Barton Aerodrome has changed little since its opening, and is considered a good example of the airfields of the 1930s. There are several historical items of note at Barton. The control tower is protected by its grade II listed building status, along with the original terminal building and hangar.
- April 2023: The airport rebrands from City Airport to Manchester Barton Aerodrome, reflecting its historical links and common aviation name.

The airfield is regularly used as a setting for films and TV programmes, amongst them "Brass" (where Barton masqueraded as Croydon Airport), Mersey Beat, GBH and Island at War. The distinctive control tower often features prominently in the making of such programmes and films.

Use of Barton Aerodrome by heavier aircraft is hampered by the soft peaty nature of the area, being at the edge of Chat Moss, and by the low-lying land and areas of nearby standing water encouraging fog. It would have needed much heavy work consolidating the ground (compare the struggle building the Liverpool and Manchester Railway across Chat Moss in 1826).

- **INFORMATION SUPPLIED**

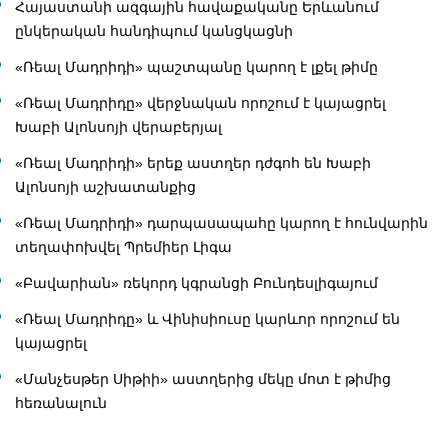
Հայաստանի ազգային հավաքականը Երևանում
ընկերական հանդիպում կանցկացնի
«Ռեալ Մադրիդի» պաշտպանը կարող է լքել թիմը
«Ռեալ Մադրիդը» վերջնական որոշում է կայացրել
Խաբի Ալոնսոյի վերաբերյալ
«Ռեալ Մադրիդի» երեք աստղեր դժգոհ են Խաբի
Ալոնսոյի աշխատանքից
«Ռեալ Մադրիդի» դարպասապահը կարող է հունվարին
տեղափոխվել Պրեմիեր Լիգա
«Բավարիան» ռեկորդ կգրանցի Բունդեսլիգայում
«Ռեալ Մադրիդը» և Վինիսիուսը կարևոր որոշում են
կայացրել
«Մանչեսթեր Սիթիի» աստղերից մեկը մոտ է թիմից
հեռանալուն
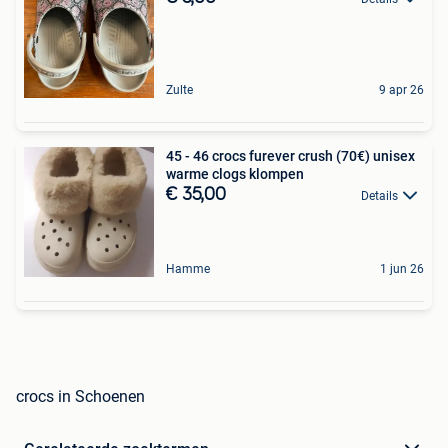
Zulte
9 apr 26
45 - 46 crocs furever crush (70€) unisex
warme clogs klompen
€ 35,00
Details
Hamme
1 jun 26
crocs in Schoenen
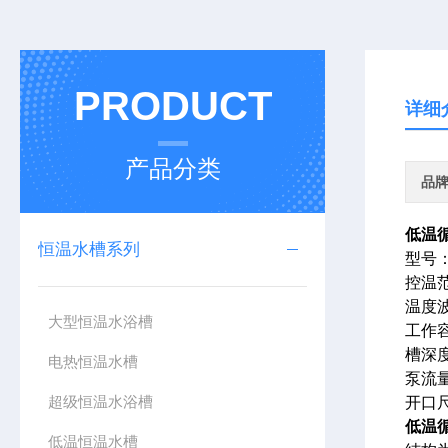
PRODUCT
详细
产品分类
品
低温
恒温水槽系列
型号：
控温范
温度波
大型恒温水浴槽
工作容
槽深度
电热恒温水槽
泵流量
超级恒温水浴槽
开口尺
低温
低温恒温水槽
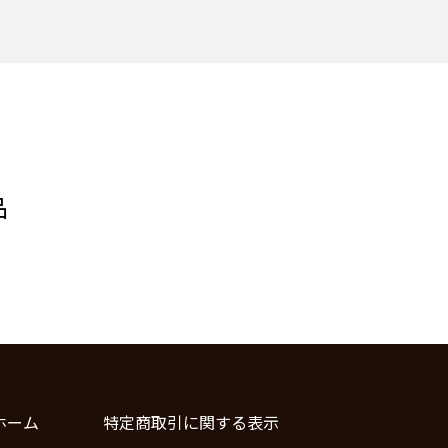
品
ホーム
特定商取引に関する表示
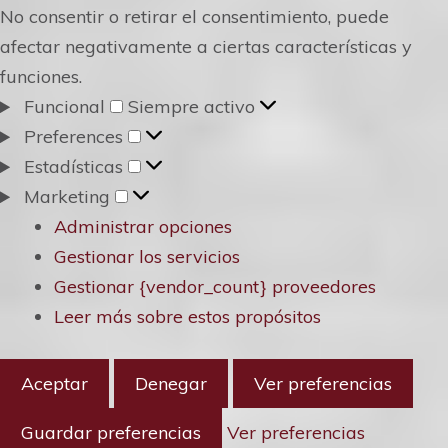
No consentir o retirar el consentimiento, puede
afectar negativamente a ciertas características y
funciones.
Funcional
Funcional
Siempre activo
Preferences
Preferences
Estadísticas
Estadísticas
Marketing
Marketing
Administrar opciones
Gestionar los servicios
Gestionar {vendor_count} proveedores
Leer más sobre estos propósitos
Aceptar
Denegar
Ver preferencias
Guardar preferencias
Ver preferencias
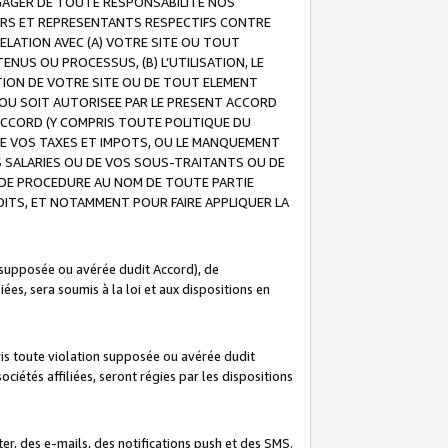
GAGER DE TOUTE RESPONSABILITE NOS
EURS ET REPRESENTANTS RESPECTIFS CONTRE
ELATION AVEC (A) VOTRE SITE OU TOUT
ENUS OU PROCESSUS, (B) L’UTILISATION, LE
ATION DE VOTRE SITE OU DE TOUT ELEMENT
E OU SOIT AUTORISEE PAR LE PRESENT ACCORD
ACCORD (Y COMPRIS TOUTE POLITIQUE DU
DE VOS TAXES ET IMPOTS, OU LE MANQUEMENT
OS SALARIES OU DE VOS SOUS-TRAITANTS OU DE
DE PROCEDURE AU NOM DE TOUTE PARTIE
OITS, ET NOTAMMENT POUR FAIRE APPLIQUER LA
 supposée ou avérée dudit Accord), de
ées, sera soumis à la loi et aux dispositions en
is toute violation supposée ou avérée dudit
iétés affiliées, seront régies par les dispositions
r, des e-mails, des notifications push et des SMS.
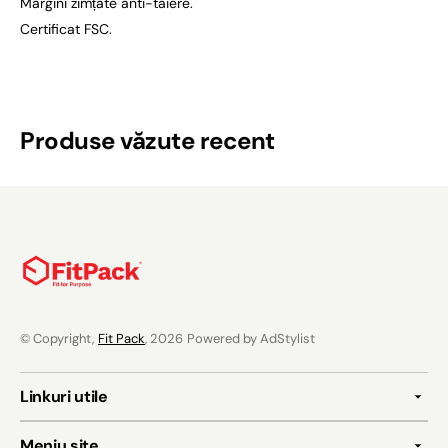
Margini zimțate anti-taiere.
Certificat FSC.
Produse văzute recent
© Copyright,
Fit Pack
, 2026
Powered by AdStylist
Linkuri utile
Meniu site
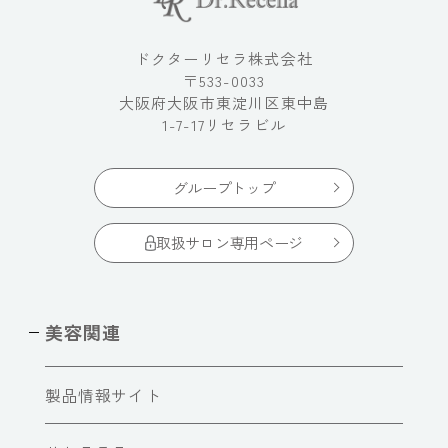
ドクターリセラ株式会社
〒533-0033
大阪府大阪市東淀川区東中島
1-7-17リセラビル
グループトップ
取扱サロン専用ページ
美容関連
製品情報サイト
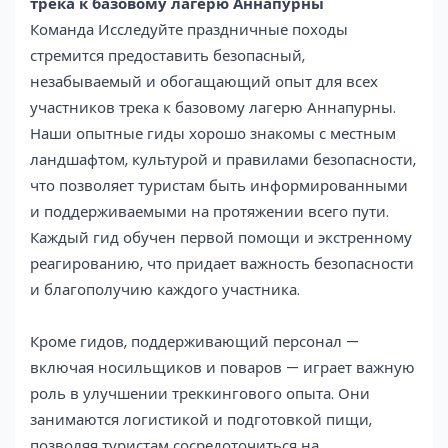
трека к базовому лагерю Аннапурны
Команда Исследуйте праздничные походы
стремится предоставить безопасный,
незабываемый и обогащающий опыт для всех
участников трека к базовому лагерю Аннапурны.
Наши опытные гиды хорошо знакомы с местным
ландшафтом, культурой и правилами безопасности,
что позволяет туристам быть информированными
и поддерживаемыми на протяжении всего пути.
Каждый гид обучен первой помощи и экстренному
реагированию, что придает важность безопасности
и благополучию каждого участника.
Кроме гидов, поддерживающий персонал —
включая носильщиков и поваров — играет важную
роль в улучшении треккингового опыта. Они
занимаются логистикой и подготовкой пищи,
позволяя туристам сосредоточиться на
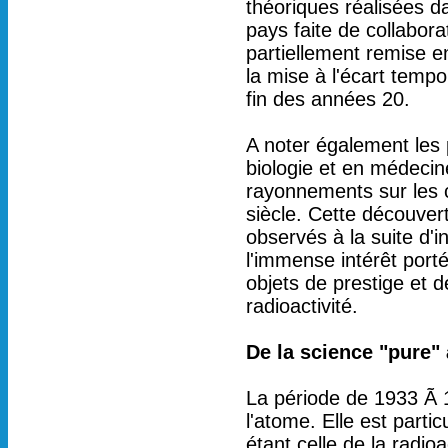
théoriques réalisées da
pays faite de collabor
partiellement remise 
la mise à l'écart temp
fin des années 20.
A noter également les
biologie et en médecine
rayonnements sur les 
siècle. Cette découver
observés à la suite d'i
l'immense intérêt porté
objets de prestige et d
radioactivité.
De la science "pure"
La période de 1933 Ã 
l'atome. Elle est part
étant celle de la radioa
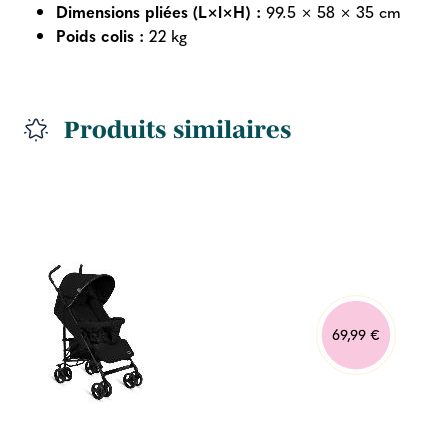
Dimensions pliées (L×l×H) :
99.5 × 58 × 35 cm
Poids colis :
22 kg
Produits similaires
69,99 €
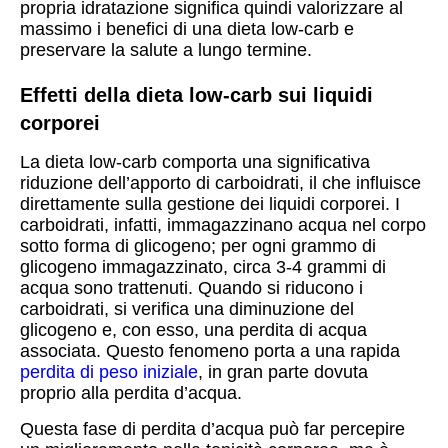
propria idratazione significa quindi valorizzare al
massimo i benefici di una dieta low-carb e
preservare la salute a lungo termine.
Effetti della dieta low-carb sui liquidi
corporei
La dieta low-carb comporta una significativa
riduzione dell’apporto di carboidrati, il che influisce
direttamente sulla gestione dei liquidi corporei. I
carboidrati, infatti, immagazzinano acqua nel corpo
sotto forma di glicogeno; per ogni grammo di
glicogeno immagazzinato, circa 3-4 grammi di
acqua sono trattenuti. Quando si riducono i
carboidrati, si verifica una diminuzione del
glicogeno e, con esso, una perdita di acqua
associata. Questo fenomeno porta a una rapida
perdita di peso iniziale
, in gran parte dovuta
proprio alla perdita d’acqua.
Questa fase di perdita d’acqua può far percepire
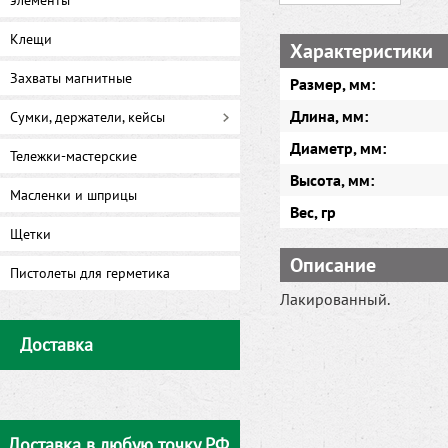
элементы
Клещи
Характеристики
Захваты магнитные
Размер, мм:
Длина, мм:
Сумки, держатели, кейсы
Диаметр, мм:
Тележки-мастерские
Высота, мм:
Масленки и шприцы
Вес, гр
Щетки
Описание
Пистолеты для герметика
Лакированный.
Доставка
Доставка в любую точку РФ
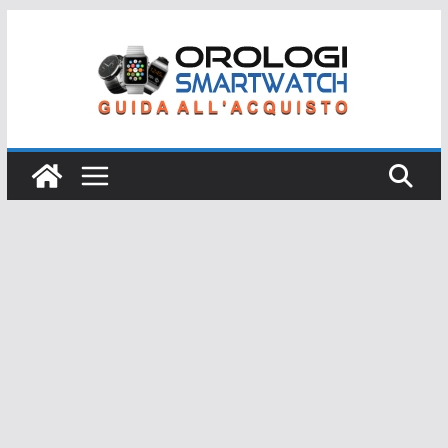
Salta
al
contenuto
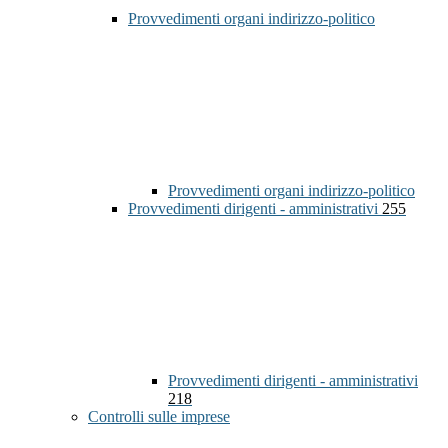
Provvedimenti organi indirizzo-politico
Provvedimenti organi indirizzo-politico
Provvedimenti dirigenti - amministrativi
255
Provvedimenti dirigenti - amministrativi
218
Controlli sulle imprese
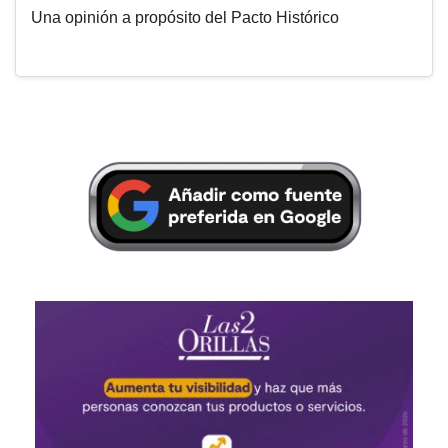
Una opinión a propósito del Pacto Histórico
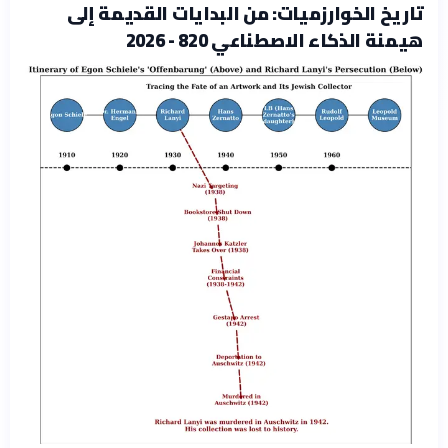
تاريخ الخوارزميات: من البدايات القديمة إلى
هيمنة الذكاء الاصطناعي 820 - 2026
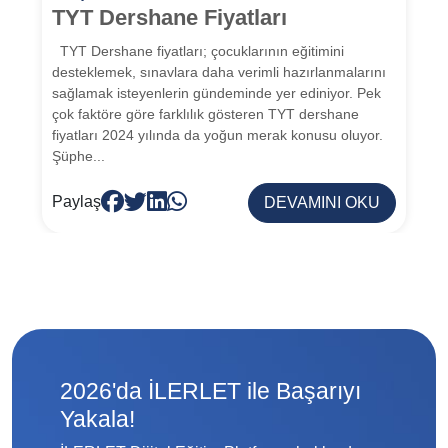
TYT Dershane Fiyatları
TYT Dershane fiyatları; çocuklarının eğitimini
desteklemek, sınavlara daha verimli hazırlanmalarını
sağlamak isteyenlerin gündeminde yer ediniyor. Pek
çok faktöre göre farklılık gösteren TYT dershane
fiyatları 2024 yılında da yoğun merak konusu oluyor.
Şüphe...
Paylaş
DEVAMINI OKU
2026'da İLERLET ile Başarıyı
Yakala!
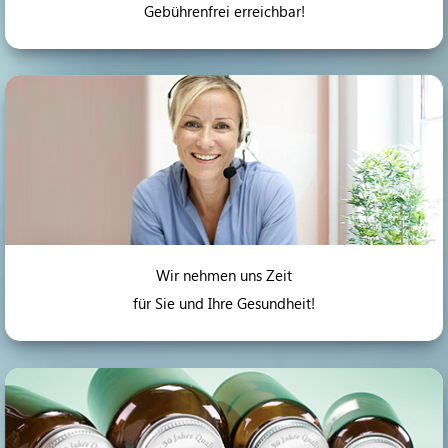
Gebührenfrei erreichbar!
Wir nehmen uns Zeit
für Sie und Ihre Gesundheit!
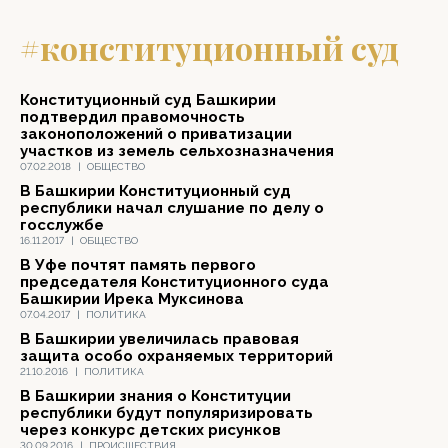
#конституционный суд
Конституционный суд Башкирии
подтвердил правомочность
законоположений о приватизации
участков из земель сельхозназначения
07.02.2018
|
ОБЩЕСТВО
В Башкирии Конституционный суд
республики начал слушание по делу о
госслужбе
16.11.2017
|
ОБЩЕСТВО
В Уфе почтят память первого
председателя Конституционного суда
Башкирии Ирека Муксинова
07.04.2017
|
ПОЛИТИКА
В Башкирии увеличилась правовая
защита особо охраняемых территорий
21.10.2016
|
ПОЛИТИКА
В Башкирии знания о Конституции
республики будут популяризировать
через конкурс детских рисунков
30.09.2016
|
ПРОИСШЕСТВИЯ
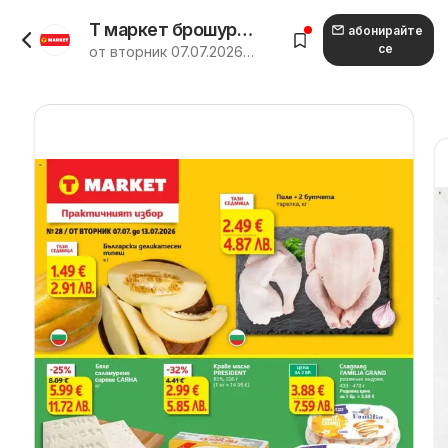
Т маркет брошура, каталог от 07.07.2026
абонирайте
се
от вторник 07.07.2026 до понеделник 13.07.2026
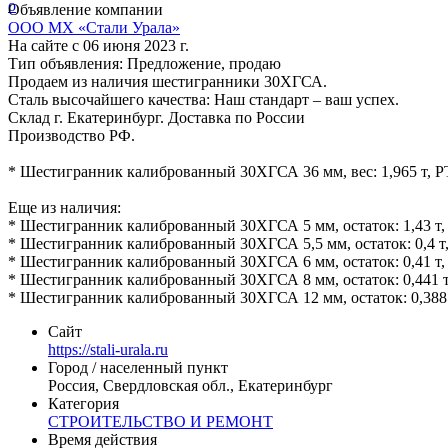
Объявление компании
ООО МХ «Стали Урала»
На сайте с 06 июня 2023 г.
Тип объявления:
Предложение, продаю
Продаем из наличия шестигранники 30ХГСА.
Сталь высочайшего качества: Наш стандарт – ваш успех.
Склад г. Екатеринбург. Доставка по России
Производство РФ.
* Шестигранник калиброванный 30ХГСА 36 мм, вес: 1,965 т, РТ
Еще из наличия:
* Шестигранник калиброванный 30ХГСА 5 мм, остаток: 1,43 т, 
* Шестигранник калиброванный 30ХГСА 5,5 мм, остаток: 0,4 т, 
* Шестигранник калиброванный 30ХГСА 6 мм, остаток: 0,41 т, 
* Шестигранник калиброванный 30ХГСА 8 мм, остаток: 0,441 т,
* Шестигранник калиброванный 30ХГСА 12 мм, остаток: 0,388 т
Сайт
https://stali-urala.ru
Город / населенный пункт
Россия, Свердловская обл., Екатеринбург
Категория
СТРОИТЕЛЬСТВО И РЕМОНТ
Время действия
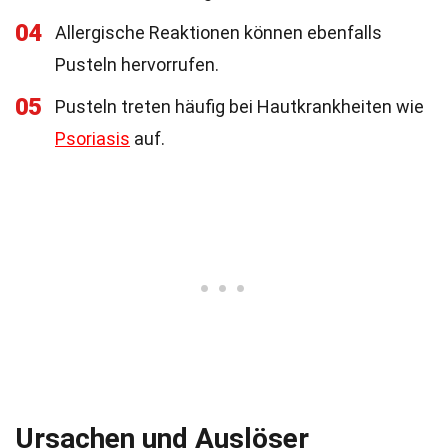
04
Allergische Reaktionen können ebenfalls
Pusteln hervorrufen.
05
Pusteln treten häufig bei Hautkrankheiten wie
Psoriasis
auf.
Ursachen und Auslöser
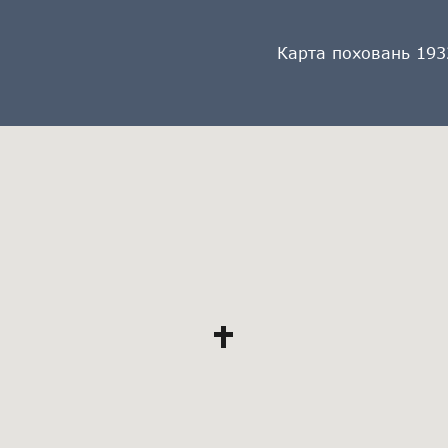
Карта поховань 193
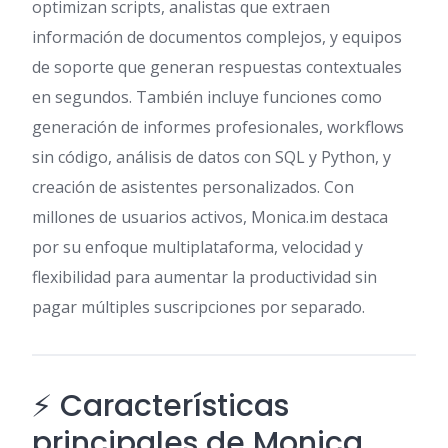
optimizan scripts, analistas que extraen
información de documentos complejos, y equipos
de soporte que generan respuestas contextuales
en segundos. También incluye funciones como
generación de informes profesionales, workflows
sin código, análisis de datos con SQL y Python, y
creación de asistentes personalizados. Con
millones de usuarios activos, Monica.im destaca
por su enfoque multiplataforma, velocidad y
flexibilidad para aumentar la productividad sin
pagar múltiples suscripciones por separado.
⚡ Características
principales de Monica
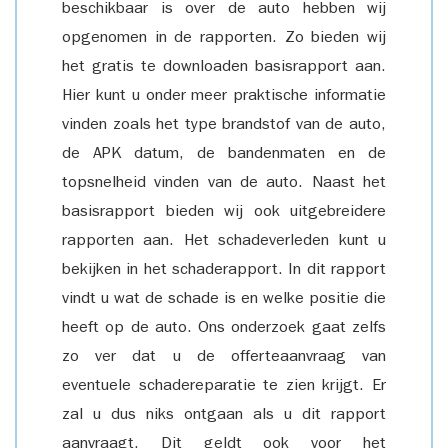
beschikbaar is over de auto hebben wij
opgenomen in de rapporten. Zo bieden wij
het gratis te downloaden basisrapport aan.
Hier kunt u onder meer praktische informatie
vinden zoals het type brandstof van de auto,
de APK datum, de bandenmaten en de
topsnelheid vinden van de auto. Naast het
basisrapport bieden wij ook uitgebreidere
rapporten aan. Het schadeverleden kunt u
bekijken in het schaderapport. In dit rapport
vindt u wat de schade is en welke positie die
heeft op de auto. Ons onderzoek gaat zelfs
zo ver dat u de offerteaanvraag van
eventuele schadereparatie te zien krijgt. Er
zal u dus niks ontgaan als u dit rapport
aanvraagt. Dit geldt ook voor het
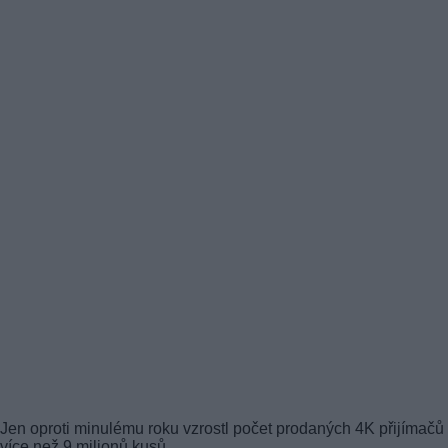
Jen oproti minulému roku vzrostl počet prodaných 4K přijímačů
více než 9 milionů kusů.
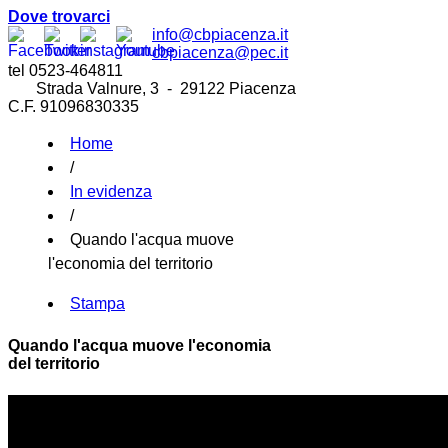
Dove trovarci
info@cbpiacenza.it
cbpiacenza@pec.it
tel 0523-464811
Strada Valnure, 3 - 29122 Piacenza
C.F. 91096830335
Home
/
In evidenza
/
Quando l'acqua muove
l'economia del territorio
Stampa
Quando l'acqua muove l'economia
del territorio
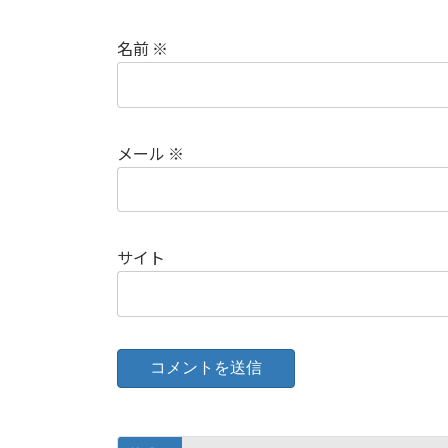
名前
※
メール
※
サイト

- **ACTIVITY 1**
Sum up the Barton Aerodrome text in two sentences.
- **ACTIVITY 2**
Please go on with the Barton Aerodrome text from the point where it stops.
The rows have nothing to do with what is asked here.

- **TASK RESULT 1**
Barton Aerodrome has changed little since it opened, is considered a good example of a 1930s airfield, and has its control tower, original terminal building and hangar protected by grade II listed status. It is often used as a setting for films and TV programmes, but heavier aircraft are hampered there by the soft peaty ground at the edge of Chat Moss and by low-lying land and nearby standing water that encourage fog.

- **TASK RESULT 2**
During 2010–2011, additional drainage was added to improve surface water draining, due to the original clay pipes deteriorating and no longer functioning.

==Emergency services==
Both the National Police Air Service (NPAS) and the North West Air Ambulance (NWAA) base helicopters at the airfield.

NPAS is active 24 hours a day, 365 days a year. It operates a Eurocopter EC135.

NWAA is a registered charity providing a helicopter emergency medical service (HEMS) covering Lancashire, Greater Manchester, Cheshire, Merseyside and Cumbria. It has two EC135 helicopters based primarily to serve Greater Manchester, South Lancashire, Cheshire and Merseyside. They operate during daylight hours only. The charity also has a third helicopter based at Blackpool Airport.

==Manchester Heliport==
In 2011, the airport opened its new 'Manchester Heliport' facility, aimed at the commercial helicopter charter market, expanding and complementing the existing services provided at the Airport. The heliport features a dedicated jet A1 fuel facility, conference room, small office units and a dedicated passenger lounge. City Heliport (which is not licensed) can accept helicopters during the hours of darkness by arrangement. This facility is used particularly during football matches at nearby Old Trafford, (Manchester United) and City of Manchester Stadium (Manchester City). The airport is also an operating base for the North West Air Ambulance, and the Greater Manchester Police Helicopter, both using the Airport 24 hours a day, using portable lighting which is placed on the runway during hours of darkness.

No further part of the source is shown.